More on the Katus race from today's RCJ
The Rapid City Journal has an article today on what dropping 5 seats in the legislature means to the balance of power in that house, as well as what is going to have to be done to get legislation through:
But Katus also had plenty to ponder politically as he pattered off into the gathering dusk. His win against Schwiesow, a formidable campaigner who had aligned herself with the abortion ban rejected by voters Tuesday, disrupted a familiar Republican sweep of Black Hills legislative races. It also helped Democrats gain five seats in the Senate.Read it all here.
Going from a paltry 10 seats to a more-competitive 15 in the 35-member Senate will still leave Democrats three short of a majority, something they haven’t accomplished in more than a decade.
But the new Democratic presence could be magnified by coalitions on certain issues with moderate Republicans. Former District 32 House member Mike Wilson, a moderate Democrat known for his conciliatory approach, said the Legislature offers the potential for bipartisan coalitions.
“Even when there were 20 House Democrats and 50 House Republicans, we’d reach out to those moderate 30 Republicans and band together to pass legislation that made sense,” Wilson said. “It wasn’t always about party, but a common vision. That’s always been the case.”

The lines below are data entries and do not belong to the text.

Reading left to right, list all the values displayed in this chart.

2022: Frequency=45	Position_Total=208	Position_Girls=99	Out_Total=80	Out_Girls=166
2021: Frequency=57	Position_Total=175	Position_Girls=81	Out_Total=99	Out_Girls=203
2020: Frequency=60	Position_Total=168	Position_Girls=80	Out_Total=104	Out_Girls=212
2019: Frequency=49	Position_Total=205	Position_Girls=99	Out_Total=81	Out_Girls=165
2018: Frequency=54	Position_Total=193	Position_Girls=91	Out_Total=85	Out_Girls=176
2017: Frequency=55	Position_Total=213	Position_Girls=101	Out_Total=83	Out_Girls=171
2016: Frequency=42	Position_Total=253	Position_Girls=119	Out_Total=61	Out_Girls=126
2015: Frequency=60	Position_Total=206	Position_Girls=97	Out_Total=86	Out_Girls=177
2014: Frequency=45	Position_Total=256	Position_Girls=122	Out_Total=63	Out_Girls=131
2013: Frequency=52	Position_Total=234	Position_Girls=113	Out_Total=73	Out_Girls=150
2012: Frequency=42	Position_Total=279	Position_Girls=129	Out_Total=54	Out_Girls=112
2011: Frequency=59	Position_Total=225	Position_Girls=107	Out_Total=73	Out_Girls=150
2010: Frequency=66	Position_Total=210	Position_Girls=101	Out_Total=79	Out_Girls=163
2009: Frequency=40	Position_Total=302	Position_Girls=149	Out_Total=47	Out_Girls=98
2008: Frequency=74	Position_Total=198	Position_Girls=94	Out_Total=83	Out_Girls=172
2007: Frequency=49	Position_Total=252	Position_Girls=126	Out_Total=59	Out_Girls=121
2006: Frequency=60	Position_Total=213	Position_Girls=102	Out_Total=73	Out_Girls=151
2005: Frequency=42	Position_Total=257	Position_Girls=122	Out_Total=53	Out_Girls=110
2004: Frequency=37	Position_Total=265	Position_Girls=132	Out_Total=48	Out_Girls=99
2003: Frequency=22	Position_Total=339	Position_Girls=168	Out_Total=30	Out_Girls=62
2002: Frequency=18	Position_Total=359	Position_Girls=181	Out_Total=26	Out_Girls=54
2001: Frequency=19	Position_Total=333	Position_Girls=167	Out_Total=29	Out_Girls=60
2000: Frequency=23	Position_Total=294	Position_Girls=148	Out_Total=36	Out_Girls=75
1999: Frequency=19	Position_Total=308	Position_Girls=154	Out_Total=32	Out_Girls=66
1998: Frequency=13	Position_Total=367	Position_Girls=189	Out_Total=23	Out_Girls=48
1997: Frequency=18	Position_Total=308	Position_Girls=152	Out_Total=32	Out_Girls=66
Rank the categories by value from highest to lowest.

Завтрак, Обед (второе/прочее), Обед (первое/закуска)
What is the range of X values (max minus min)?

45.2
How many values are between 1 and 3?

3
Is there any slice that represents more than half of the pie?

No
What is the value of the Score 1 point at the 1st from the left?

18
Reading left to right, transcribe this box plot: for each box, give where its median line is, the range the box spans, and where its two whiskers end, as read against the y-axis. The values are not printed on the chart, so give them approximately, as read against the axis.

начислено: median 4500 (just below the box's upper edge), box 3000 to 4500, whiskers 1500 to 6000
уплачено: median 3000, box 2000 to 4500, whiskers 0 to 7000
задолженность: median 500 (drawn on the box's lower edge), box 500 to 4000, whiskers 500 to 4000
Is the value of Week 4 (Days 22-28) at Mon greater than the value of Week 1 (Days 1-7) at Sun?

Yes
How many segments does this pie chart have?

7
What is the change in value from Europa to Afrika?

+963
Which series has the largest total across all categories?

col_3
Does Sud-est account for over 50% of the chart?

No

However, the five additional Senate seats could give Democrats “a voice at the table that they might not have otherwise had with only 10 senators,” Wilson said.
District 34 Republican Sen. Royal “Mac” MacCracken said he expects to work with Katus and other new Democratic senators on issues important to the Black Hills and the state. McCracken said he wasn’t surprised to see a slight shift in the composition of the Senate.